**GIVEN TASK**
Determine how many lines of the records below contain the string "false", with case treated as significant. Reply with that number alone.

**THE DATA**

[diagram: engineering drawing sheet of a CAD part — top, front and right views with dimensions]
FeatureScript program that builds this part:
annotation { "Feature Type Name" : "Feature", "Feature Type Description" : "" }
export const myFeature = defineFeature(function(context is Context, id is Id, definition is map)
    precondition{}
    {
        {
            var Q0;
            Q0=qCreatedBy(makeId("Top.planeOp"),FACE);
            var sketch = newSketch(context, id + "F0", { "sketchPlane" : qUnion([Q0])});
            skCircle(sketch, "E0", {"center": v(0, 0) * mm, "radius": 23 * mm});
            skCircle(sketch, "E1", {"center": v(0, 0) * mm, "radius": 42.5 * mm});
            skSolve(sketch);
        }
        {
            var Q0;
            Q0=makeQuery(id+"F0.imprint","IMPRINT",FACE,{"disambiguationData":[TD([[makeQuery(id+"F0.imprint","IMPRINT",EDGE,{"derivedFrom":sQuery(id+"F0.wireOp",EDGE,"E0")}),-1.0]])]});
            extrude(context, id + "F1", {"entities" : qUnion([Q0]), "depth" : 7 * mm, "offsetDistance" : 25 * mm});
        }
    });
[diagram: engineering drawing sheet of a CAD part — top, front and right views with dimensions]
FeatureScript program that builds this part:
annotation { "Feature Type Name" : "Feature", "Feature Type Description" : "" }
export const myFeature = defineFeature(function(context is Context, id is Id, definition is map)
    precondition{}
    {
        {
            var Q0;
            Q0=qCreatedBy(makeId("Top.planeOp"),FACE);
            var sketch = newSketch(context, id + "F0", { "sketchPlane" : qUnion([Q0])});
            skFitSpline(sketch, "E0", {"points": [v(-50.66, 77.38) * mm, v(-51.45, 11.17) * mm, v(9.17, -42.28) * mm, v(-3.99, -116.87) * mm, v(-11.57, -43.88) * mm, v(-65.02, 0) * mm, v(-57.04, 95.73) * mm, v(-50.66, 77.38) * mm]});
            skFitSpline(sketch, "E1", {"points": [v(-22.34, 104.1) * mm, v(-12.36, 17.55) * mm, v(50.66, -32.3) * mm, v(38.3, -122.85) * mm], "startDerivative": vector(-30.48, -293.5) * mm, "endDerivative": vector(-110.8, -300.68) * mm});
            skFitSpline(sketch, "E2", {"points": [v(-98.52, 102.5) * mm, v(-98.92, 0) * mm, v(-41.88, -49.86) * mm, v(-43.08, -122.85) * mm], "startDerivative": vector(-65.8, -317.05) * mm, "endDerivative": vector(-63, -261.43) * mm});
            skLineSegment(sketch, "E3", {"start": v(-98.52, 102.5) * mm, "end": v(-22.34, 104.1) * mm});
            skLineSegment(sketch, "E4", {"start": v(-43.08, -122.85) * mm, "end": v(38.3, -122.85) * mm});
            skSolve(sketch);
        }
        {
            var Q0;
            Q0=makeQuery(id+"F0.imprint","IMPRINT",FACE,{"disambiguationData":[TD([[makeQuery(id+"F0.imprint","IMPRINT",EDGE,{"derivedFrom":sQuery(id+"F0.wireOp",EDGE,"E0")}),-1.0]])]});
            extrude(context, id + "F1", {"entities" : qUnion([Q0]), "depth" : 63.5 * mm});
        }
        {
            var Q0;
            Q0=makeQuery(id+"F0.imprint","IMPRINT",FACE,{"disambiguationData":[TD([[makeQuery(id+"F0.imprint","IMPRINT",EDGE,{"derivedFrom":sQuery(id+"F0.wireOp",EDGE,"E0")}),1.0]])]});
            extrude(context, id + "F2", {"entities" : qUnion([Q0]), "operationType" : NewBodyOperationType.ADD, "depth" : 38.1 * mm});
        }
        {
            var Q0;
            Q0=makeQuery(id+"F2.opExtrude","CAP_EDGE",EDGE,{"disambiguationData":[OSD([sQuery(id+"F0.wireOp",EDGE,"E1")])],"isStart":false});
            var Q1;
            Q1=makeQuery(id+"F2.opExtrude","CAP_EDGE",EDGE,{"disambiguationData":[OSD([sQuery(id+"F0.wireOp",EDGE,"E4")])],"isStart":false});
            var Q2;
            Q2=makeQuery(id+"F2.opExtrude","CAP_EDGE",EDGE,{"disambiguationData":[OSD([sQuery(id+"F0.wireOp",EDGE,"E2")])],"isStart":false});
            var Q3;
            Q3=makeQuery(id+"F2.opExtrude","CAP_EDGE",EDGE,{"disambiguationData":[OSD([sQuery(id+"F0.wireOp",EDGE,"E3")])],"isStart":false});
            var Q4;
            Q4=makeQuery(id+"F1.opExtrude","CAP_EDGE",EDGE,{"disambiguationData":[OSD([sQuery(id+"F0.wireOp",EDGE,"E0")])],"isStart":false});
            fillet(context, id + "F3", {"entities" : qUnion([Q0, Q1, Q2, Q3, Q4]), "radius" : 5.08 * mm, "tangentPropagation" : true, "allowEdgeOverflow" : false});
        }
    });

**REPLY**
6